Figure 6. Ectopic Ngn3 expression induces Myt1 expression

(A and B) Myt1 and Ngn3 expression in pancreata that ectopically express Ngn3. (C) Genomic pair-wise alignment of Myt1 promoters from different species. Grey peaks indicate conserved regions. The pink column indicates the first exon. The 1.8 kb Myt1b promoter region used for reporter assays is marked by a light green bar on top. (D and E) Myt1 promoter activity assays in 3T3 and P19 cell lines. In each cell line, mock transfected, Ngn3, and a mutant Ngn3 (N89D) expressing vectors were co-transfected with the respective luciferase reporter plasmid. * denotes that the differences between control and experimental groups were statistically significant. Scale bars = 10μm.
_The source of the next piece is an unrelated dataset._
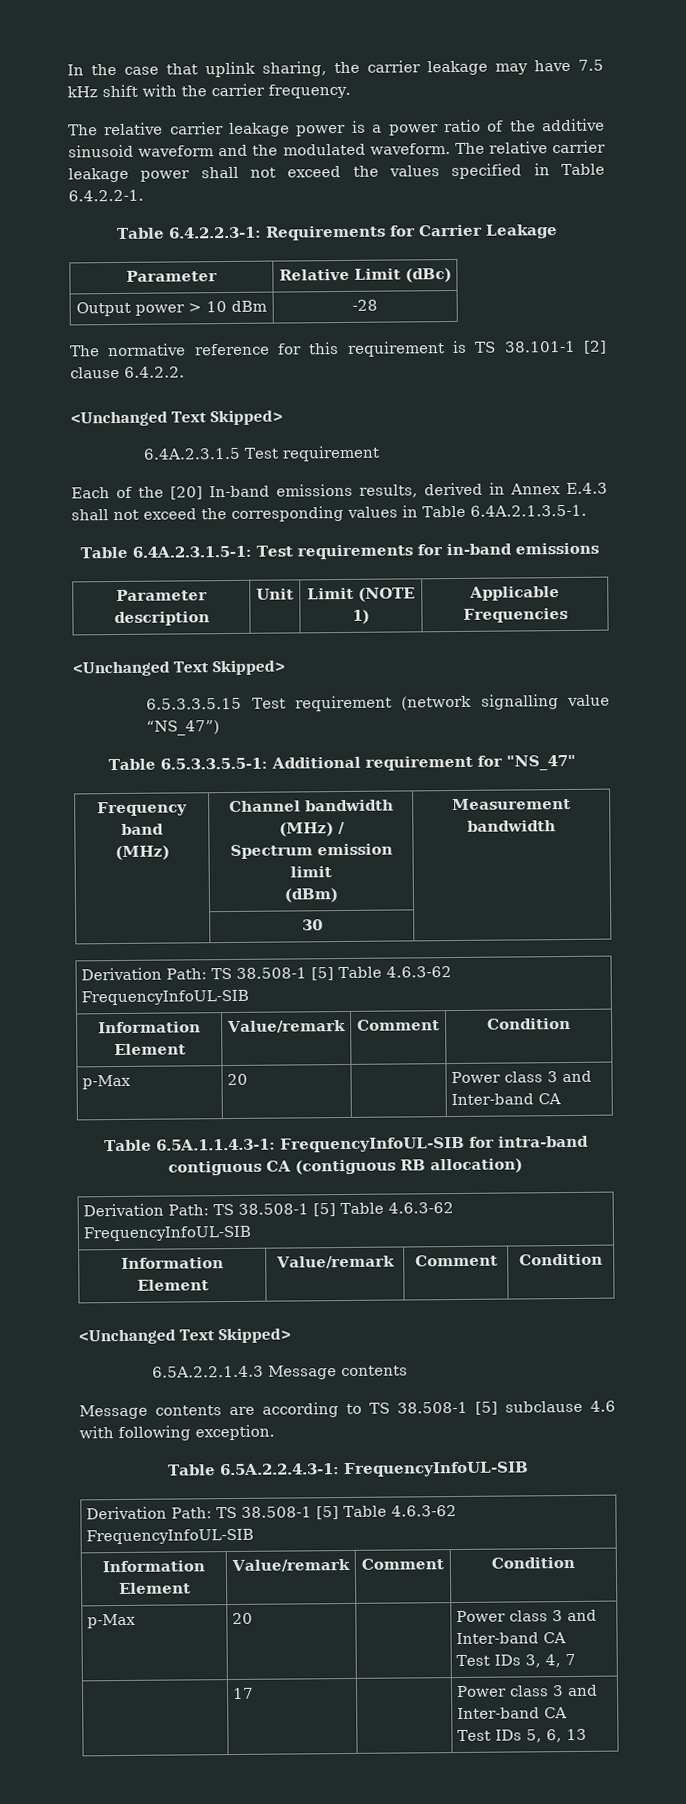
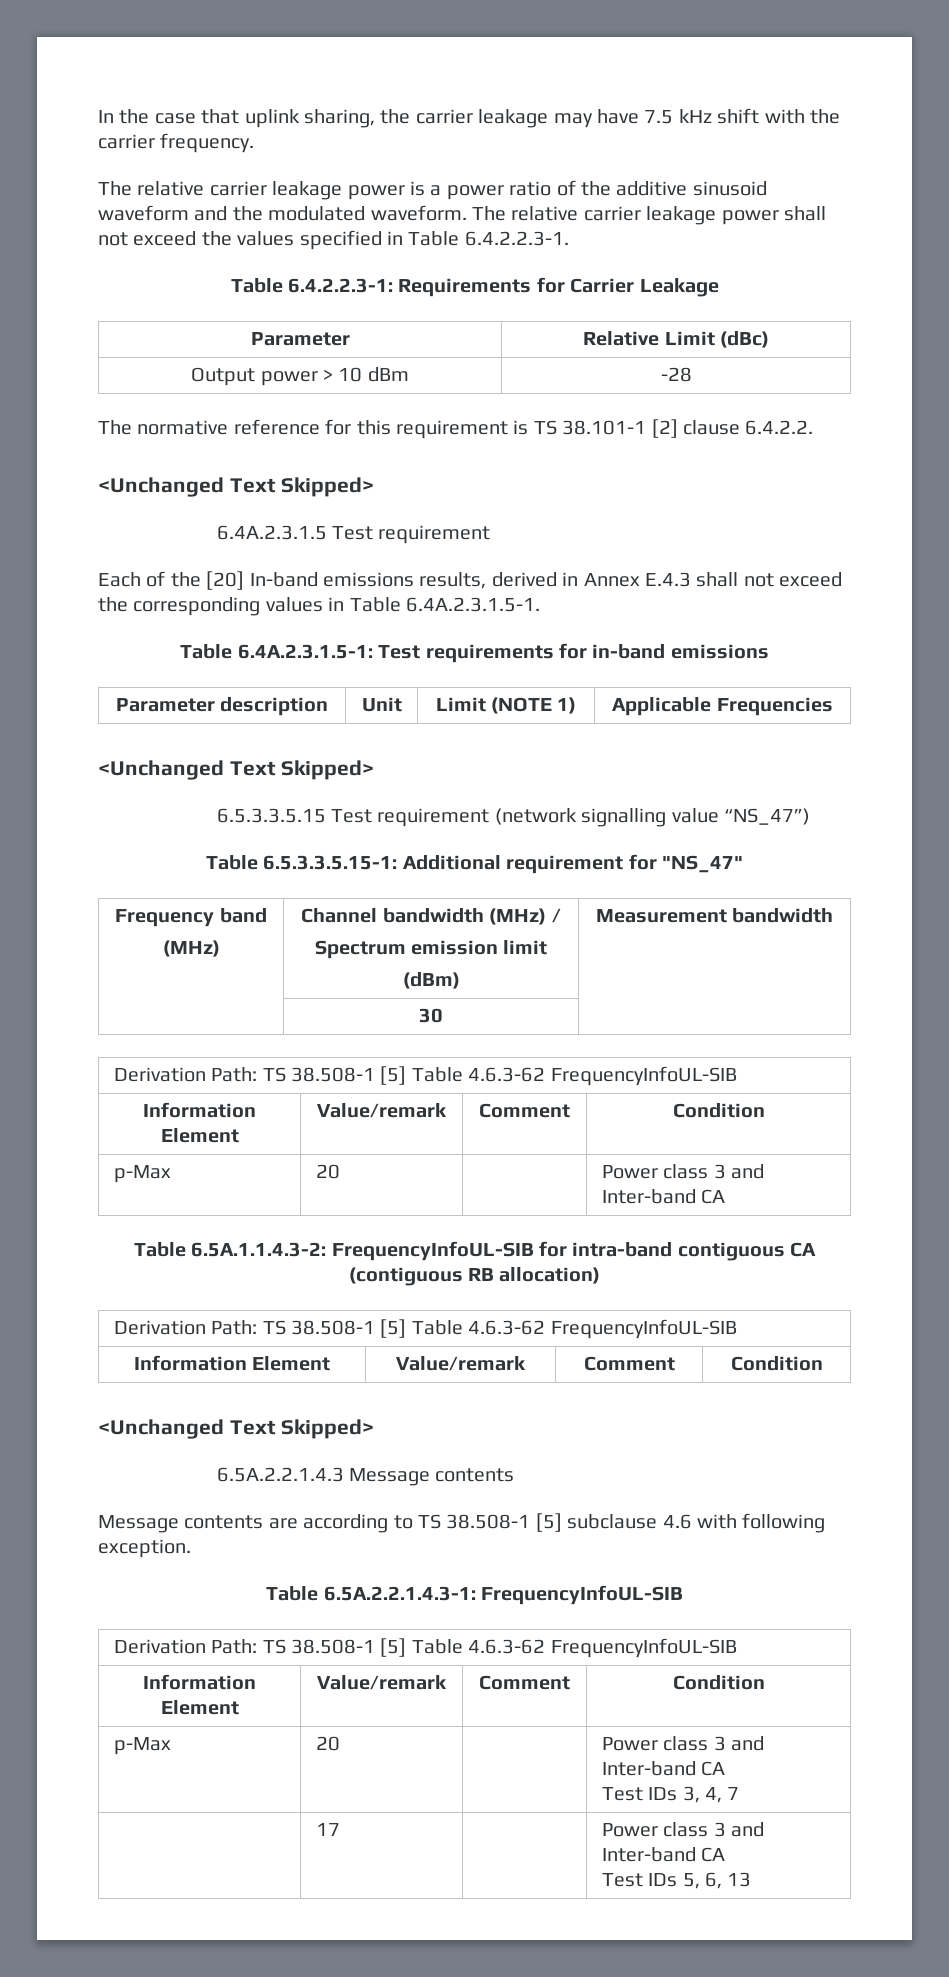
[68,189,144,202] 6.4.2.2-1. -> [464,231,569,246] 6.4.2.2.3-1.
[469,504,587,517] 6.4A.2.1.3.5-1. -> [406,597,540,612] 6.4A.2.3.1.5-1.
[159,757,268,770] 6.5.3.3.5.5-1: -> [263,855,398,870] 6.5.3.3.5.15-1:
[155,1138,276,1151] 6.5A.1.1.4.3-1: -> [191,1242,327,1257] 6.5A.1.1.4.3-2:
[218,1463,340,1476] 6.5A.2.2.4.3-1: -> [323,1586,476,1601] 6.5A.2.2.1.4.3-1:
Figure 7. Transactivating properties of Myt1 is required for endocrine differentiation

(A) A scheme showing the structures of Myt1-EnR and Myt1-Vp16. cDNA encoding zinc fingers 2 and 3 of Myt1b was cloned in frame with the engrailed repressive domain (Myt1-EnR) or the VP16 activation domain (Myt1-VP16) to obtain the desired open reading frames. (B–G) Endocrine marker expression in chicken endodermal cells electroporated with different DNA constructs, all shown as confocal image projections. (B) A chicken embryo electroporated with EGFP alone. Note that electroporated cells (green) could be observed in the dorsal part of the gut tube while glucagon-expressing cells (red) could only be detected in the dorsal pancreas. (C and D) Results of Ngn3 and Myt1-VP16 co-expression. Note the expression of glucagon (C) and Pax6 (D) in electroporated cells (green). The endogenous pancreas in C is outside of the view. (E) An embryo electroporated with mouse Ngn3 expressing plasmid alone. Note glucagon expression outside the pancreatic bud (white broken lines). (F and G) Embryos with Ngn3 and Myt1-EnR co-expression. Note the delamination of electroporated cells with or without Myt1-EnR production outside the endogenous pancreas (white broken lines, F). Also note the near absence of Pax6⁺ cells in the cells that ectopically express Ngn3 and Myt1-EnR (G). In B, C, E, and F, Foxa2 expression (grey color) highlights the gut tube. Bars = 20 μm.

Figure 8. A model for Myt1-Ngn3 interaction

Notch inactivation may induce the expression of Myt1 and Ngn3. The presence of both Myt1 and Ngn3 promotes endocrine differentiation synergistically.